The closure comes as ripple effect of the ongoing strike at Wentzville Assembly, whose employees went on strike after GM leaders and the United Auto Workers could not reach an agreement on contract terms.
“It is unfortunate that the UAW leadership’s decision to call a strike at Wentzville Assembly has already had a negative ripple effect, with GM’s Fairfax Assembly plant in Kansas being idled today and most of its represented team members leaving the plant as there is no work available," GM shared in a statement.
Fairfax Assembly employs over 2,000 individuals.
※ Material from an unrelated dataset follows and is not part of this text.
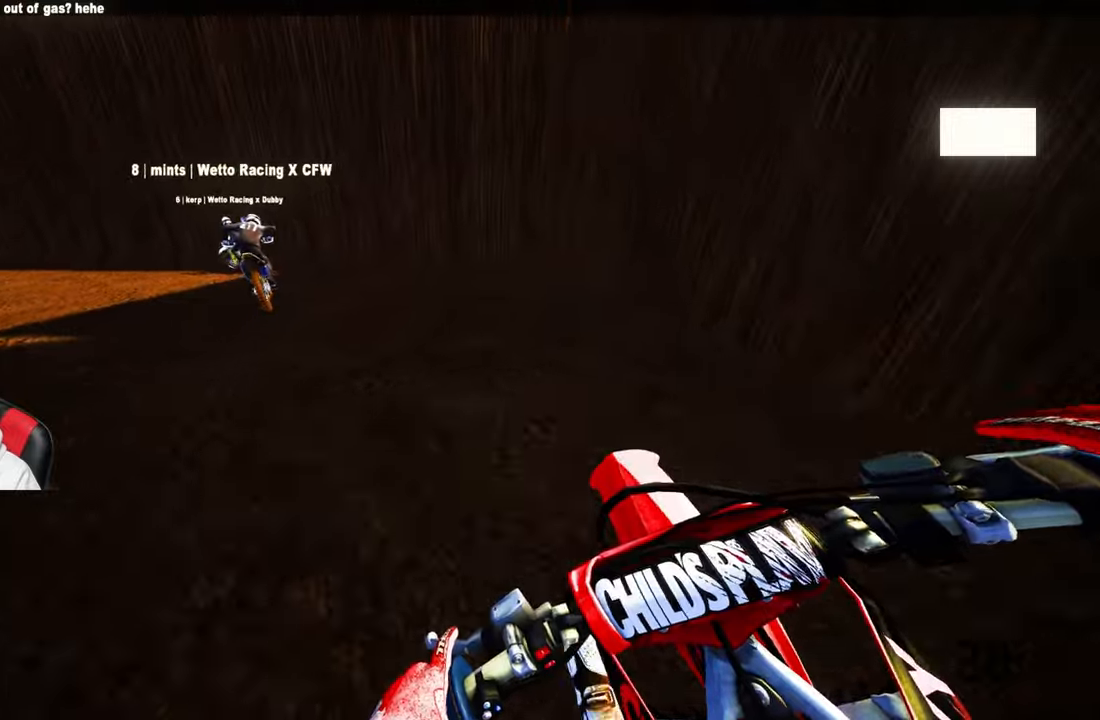
{"buttons": ["R2"], "left_stick": "up-left", "right_stick": "center", "events": [[500, "R2", "down"]]}
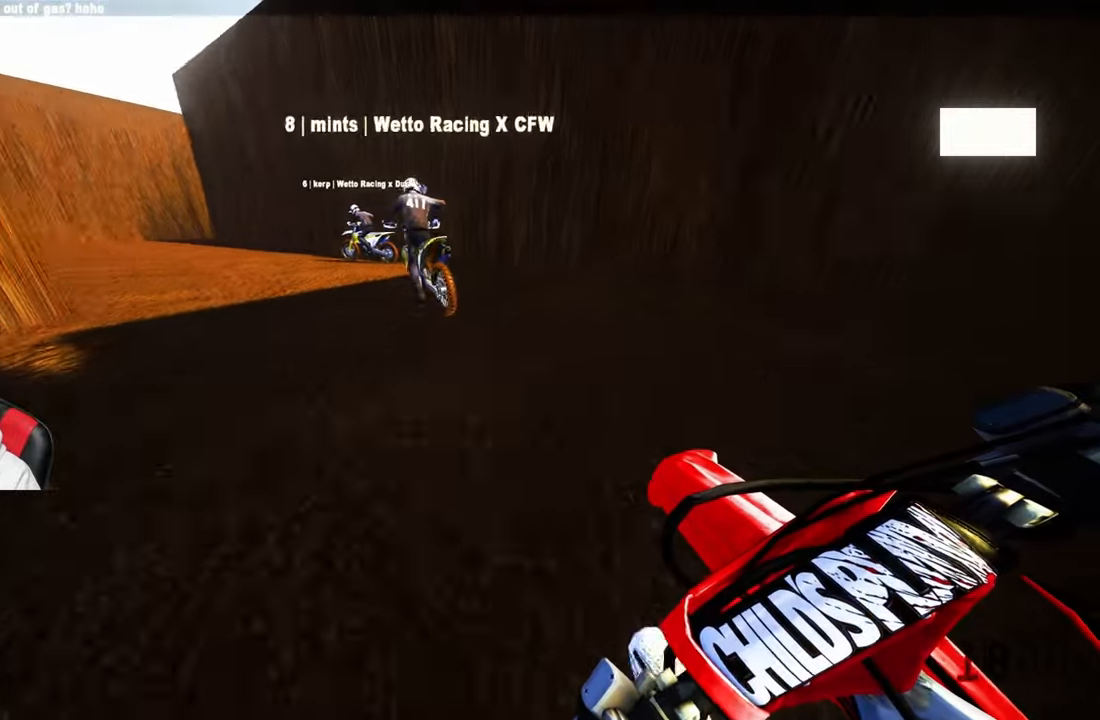
{"buttons": ["R2"], "left_stick": "up-left", "right_stick": "up", "events": [[217, "right_stick", "up"]]}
GM shared that "due to the specific circumstances of this situation," impacted employees are not eligible for SUB-pay from the company.
"We have said repeatedly that nobody wins in a strike, and that effects go well beyond our employees on the plant floor and negatively impact our customers, suppliers and the communities where we do business, such as in greater Kansas City," the company shared. "What happened to our Fairfax team members is a clear and immediate demonstration of that fact. We will continue to bargain in good faith with the union to reach an agreement as quickly as possible.”
Wednesday marks day six of the United Auto Workers strike. The Wentzville assembly plant is one of three plants nationwide to officially go on strike. The Stellantis center in Toledo, Ohio, and a Ford assembly location in Wayne, Michigan, have also gone on strike.